WASHINGTON, D.C., August 10, 2015 (LifeSiteNews) – After an attempt to defund Planned Parenthood fell short last week – as expected – some pro-life leaders have accused Senate Majority Leader Mitch McConnell of calculated failure.

“Planned Parenthood betrays women and children every single day,” said Kristan Hawkins, president of Students for Life of America (SFLA), the largest youth pro-life group in the nation with more than 900 college and high school clubs. “The U.S. Senate did the same.”

Last Monday, the Senate bill to defund Planned Parenthood attracted 53 votes but failed to gain 60 votes needed to overcome a Democratic filibuster.

“Majority Leader McConnell could have attached the defunding of Planned Parenthood in the transportation bill, but blocked it instead. Rather, he chose to have a free standing vote to defund Planned Parenthood knowing he didn't have the 60 votes needed for it to pass,” said Rev. Patrick Mahoney, Director of the Christian Defense Coalition.

That decision drew harsh criticism from his more conservative colleagues, none more outspoken than Sen. Ted Cruz, R-TX, who said before the vote that “the Republican leader led the effort to continue the taxpayer funding of Planned Parenthood.”

After the vote, Hawkins said, “The GOP majority allowed this defeat to happen,” and “the GOP majority will have to answer to this defeat, just as much as Democratic Senators and Republican Senators Kirk, Collins, and others who did not vote for this piece of legislation.”

“U.S. Senators decided that protecting their bank accounts was more important than protecting the babies whose very bodies have been ripped apart and sold piece by piece by Planned Parenthood,” she added.

“Pro-lifers have been taken for another spin by the Republican leaders in Congress,” Hawkins said.

McConnell's supporters say that even a highway bill would have to reach a 60-vote threshold to reach cloture. The increasing vote margin shows increasing public sentiment against Planned Parenthood funding, they add.

But his critics respond that attaching the amendment to a must-pass bill puts Democrats in the position of shutting down the government in order to defund an organization caught up in a gory, deepening scandal.

The 60-vote margin is one McConnell imposed on himself.
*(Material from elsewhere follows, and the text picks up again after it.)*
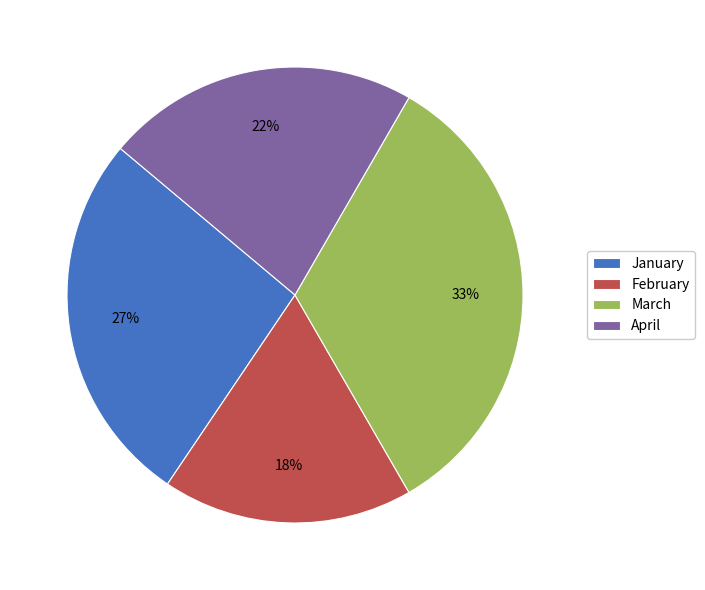

Is the sum of February and January greater than half?

No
Former Majority Leader Harry Reid restricted the filibuster and other procedural rules in order to advance President Obama's partisan agenda, and judicial nominees. Upon winning a majority, McConnell restored the filibuster and promised to have a more harmonious and cooperative bipartisan relationship.
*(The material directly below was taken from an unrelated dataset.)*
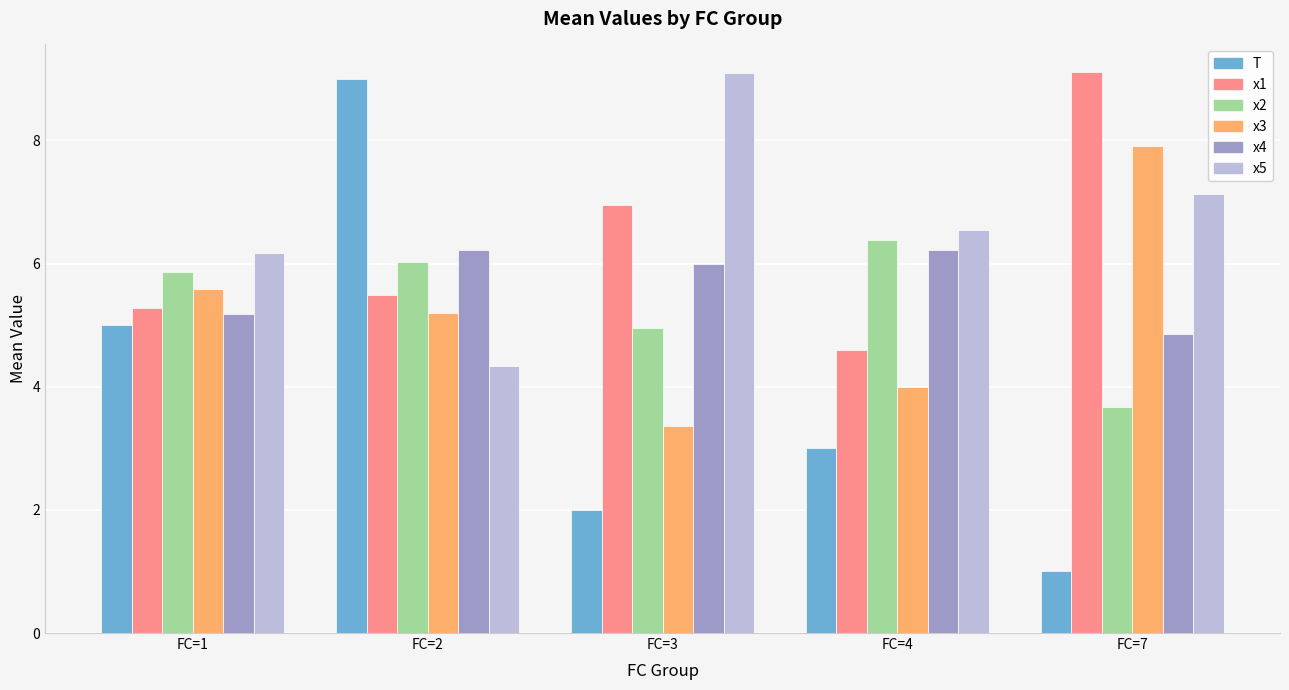

What is the maximum value for x1?

9.1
With the failure of a stand-alone bill to deprive the abortion provider of half-a-billion dollars in taxpayer funds each year, leaders have called on McConnell and House Speaker John Boehner to deny the organization funding through the appropriations process.

“The pro-life community is simply asking that both Speaker Boehner and Majority Leader McConnell go on the public record and state that no piece of legislation that funds Planned Parenthood will pass in Congress,” Mahoney said.

“If Congress approves over $500,000,000 to Planned Parenthood, it will be impossible for Republican leadership to say they are pro-life and that they embrace justice and human rights for all.”

But McConnell has rejected confrontation.

“This is a tactic that has been tried going back to the '90s and it always has the same ending — that the focus is on the government shutdown and not on the underlying issue that is being protested,” he said. “We are not doing government shutdowns, and we are not threatening to default on the national debt.”

“We intend to continue to pursue the facts, and we'll look for other opportunities to make our voices heard on Planned Parenthood.”